(GIVEN RECORDS)
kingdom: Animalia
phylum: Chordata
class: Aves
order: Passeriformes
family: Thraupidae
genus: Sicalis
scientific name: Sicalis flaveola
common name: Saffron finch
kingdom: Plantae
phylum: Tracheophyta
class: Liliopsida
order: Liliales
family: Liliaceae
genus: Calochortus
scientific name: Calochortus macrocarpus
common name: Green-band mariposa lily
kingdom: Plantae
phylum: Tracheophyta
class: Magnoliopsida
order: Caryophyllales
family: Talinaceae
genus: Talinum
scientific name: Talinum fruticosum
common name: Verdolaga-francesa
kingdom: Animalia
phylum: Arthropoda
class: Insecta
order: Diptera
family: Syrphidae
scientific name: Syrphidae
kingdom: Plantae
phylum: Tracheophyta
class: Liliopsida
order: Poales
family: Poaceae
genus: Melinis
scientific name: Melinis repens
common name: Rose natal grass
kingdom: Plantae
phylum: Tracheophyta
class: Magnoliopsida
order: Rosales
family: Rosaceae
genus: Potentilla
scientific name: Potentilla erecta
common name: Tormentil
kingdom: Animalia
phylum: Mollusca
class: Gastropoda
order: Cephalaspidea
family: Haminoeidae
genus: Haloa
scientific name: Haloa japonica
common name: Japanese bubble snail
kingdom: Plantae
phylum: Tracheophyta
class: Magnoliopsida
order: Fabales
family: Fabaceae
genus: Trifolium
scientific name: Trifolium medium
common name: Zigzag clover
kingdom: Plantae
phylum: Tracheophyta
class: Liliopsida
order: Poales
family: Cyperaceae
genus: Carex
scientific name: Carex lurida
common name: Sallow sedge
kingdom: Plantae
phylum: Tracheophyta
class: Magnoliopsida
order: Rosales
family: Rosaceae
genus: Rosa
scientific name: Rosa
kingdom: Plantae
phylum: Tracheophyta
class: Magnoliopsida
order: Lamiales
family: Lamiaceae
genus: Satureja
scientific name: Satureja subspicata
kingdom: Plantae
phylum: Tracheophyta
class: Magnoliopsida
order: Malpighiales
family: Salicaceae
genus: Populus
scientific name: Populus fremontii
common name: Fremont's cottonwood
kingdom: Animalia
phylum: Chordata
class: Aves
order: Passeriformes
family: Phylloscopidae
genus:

(EXERCISE) Print every one of the lines above again, unchanged and in the same order.

(THE OUTPUT)
kingdom: Animalia
phylum: Chordata
class: Aves
order: Passeriformes
family: Thraupidae
genus: Sicalis
scientific name: Sicalis flaveola
common name: Saffron finch
kingdom: Plantae
phylum: Tracheophyta
class: Liliopsida
order: Liliales
family: Liliaceae
genus: Calochortus
scientific name: Calochortus macrocarpus
common name: Green-band mariposa lily
kingdom: Plantae
phylum: Tracheophyta
class: Magnoliopsida
order: Caryophyllales
family: Talinaceae
genus: Talinum
scientific name: Talinum fruticosum
common name: Verdolaga-francesa
kingdom: Animalia
phylum: Arthropoda
class: Insecta
order: Diptera
family: Syrphidae
scientific name: Syrphidae
kingdom: Plantae
phylum: Tracheophyta
class: Liliopsida
order: Poales
family: Poaceae
genus: Melinis
scientific name: Melinis repens
common name: Rose natal grass
kingdom: Plantae
phylum: Tracheophyta
class: Magnoliopsida
order: Rosales
family: Rosaceae
genus: Potentilla
scientific name: Potentilla erecta
common name: Tormentil
kingdom: Animalia
phylum: Mollusca
class: Gastropoda
order: Cephalaspidea
family: Haminoeidae
genus: Haloa
scientific name: Haloa japonica
common name: Japanese bubble snail
kingdom: Plantae
phylum: Tracheophyta
class: Magnoliopsida
order: Fabales
family: Fabaceae
genus: Trifolium
scientific name: Trifolium medium
common name: Zigzag clover
kingdom: Plantae
phylum: Tracheophyta
class: Liliopsida
order: Poales
family: Cyperaceae
genus: Carex
scientific name: Carex lurida
common name: Sallow sedge
kingdom: Plantae
phylum: Tracheophyta
class: Magnoliopsida
order: Rosales
family: Rosaceae
genus: Rosa
scientific name: Rosa
kingdom: Plantae
phylum: Tracheophyta
class: Magnoliopsida
order: Lamiales
family: Lamiaceae
genus: Satureja
scientific name: Satureja subspicata
kingdom: Plantae
phylum: Tracheophyta
class: Magnoliopsida
order: Malpighiales
family: Salicaceae
genus: Populus
scientific name: Populus fremontii
common name: Fremont's cottonwood
kingdom: Animalia
phylum: Chordata
class: Aves
order: Passeriformes
family: Phylloscopidae
genus:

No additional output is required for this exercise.